While in London in 1316, Simon, Abbot of Ramsay, bought for the use of his monks, looms, shuttles, and a slay. “Pro weblomes emptes xxd. Et pro staves adeadem vjd. Item pro iiij Shittles, pro eadem opere vjd. Item j sloy pro textoribus viiid.”[414]

In Edward II.’s time there were hangings woven in England which appear to have been absolutely tapestries. They were much valued abroad, and were called “Salles d’Angleterre.” Charles V. of France (1364) possessed among his articles of costly furniture, “Une salle d’Angleterre vermeille brodée d’azur, et est la bordure a vignettes, et le dedans de Lyons, d’Aigles, et de Lyopars.”[415]

Our trade with Arras must have improved our tapestries. We are told of Edward III. selling his wools to that town, and being therefore called by Philip de Valois, his “Marchant de Laine.” Horace Walpole refers to an act, “De Mysterâ Tapiciarorum,” of the time of Edward III., 1327, “regarding certain malpractices of the craft,” which proves its existence in England at that period.[416]

Mr. French, in his catalogue of the Exhibition in London, 1851, quotes the tapestries of St. Mary’s Hall at Coventry, to prove that there was a manufactory in England,temp.Henry VI. There were certainly individual looms, though we doubt whether it had yet become a national industry, as we have so few specimens remaining. The St. Mary’s tapestries contain portraits of Henry VI., Cardinal Beaufort, &c., and are probably contemporary works. The subject is the marriage of Henry VI.

There is also a piece of tapestry at Bude, in Cornwall, the property of Mr. Maskell, which came from a royal sale. Here the marriage of Henry VII. is depicted, andthe style resembles that of the Coventry hangings. The costumes are certainly English, and the original pictures must have been English, though they might have been wrought at Arras, reminding one of the groups of figures and the dresses on the Dunstable Pall (see Plate78).

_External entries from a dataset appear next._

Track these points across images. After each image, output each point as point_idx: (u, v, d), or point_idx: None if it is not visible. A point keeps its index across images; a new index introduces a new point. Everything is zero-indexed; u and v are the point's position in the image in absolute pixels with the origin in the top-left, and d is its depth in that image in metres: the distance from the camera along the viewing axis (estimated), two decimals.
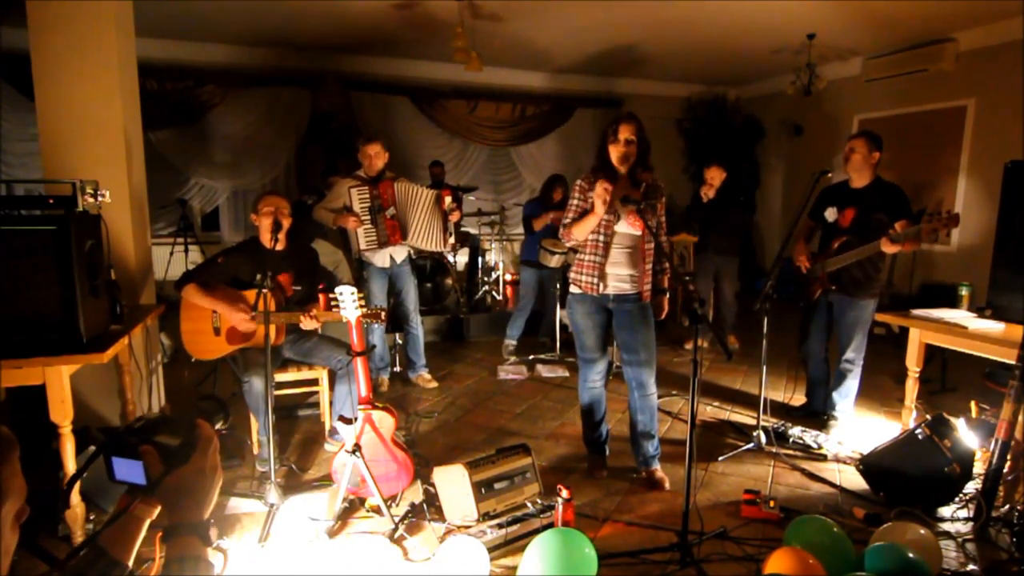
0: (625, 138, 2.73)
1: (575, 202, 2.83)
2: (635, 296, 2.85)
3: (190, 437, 0.98)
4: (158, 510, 0.98)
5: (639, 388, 2.88)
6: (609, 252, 2.79)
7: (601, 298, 2.85)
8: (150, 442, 0.96)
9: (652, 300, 2.90)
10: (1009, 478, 2.56)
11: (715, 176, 5.01)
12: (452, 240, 4.13)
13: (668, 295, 3.01)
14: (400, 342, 4.51)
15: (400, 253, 4.12)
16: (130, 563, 0.95)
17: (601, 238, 2.78)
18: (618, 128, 2.74)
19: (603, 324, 2.92)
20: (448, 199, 3.94)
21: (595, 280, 2.80)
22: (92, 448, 1.95)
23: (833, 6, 5.06)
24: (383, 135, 4.91)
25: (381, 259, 4.04)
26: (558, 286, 5.03)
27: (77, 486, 2.29)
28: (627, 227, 2.77)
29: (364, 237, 3.91)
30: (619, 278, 2.82)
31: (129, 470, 0.95)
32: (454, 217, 4.02)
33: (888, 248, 3.15)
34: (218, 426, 1.10)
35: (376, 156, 3.88)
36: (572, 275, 2.91)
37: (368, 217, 3.88)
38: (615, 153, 2.75)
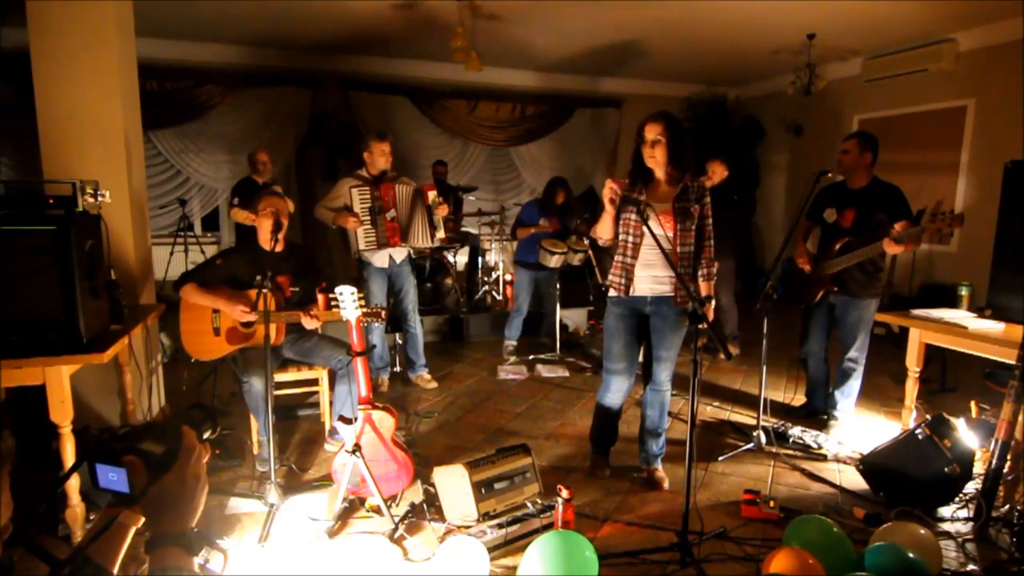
0: (651, 139, 2.65)
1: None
2: (673, 299, 2.75)
3: (173, 445, 0.96)
4: (143, 519, 0.97)
5: (652, 383, 2.89)
6: (638, 253, 2.73)
7: (635, 300, 2.78)
8: (134, 450, 0.94)
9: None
10: (1009, 478, 2.56)
11: (716, 171, 4.89)
12: (440, 235, 4.05)
13: (712, 303, 2.79)
14: (400, 342, 4.51)
15: (400, 253, 4.11)
16: (115, 570, 0.94)
17: (629, 239, 2.73)
18: (642, 128, 2.68)
19: (633, 330, 2.83)
20: (431, 194, 3.93)
21: (622, 280, 2.77)
22: None
23: (833, 6, 5.05)
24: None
25: (380, 259, 4.03)
26: (558, 287, 5.03)
27: (77, 486, 2.29)
28: (657, 228, 2.65)
29: (363, 238, 3.90)
30: (656, 280, 2.75)
31: (113, 478, 0.94)
32: (441, 212, 3.99)
33: (891, 249, 3.15)
34: (206, 436, 1.07)
35: (384, 155, 3.89)
36: (610, 277, 2.87)
37: (368, 218, 3.88)
38: (644, 154, 2.69)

Dr. Rock also quotes the reredos belonging to the Vintners’ Company, representing St. Martin sharing his cloak with a beggar. He thinks this is executed by the monks of St. Alban’s, and attributes to those of Canterbury the fine tapestries of the legends of the Virgin at Aix, in Provence, of which we have the history. They were originally given to Canterbury Cathedral by Prior Godstone, and were called Arras work. There is no doubt that there were looms and artists in the convents and monasteries before there was any recognized school of such work in England. Probably till the Reformation such hangings were being woven all over Europe, and only then ceased in Germany and England. One cannot but regret that the weight of the evil which preponderated over the good in the Houses of the Church, should have caused so much that was beautiful in art to be crushed by their ruin.

Chaucer speaks of “tapestry of verd.”[417]This green tapestry seems to have been intended to give a bowery effect to the room it hung; and one can imagine that it pleased the taste of the poet of the “Flower and the Leaf.” It seems to have been much the fashion in England and elsewhere about that period, and generally represented landscapes and woody foregrounds only; but sometimes figures and animals were portrayed, and always in the same tints of bluish-green.

Dr. Rock gives us an extract from the wardrobe accounts of Edward II., containing the following items:“To a mercer of London for a green hanging of wool, woven with figures of kings and earls upon it; for the king’s service upon solemn feast days in London;” therefore the “tapestry of verd” was not a novelty even in the time of Chaucer.[418]

Oudenarde was famous for these “hallings” or “salles.” All the specimens mentioned in the catalogue of tapestries exhibited at Brussels in 1880, are said to be from thence. But we see no reason why it should not have been an English style of weaving also. The first establishment of a permanent manufactory in England, did not, however, take place until the latter end of the reign of Henry VIII., when Robert Sheldon “allowed” his manor-house at Barcheston, in Warwickshire, to “one Hicks,” whom he signalizes in his will as “the author and beginner of all tapestry of Arras in England.” This will is dated 1576.[419]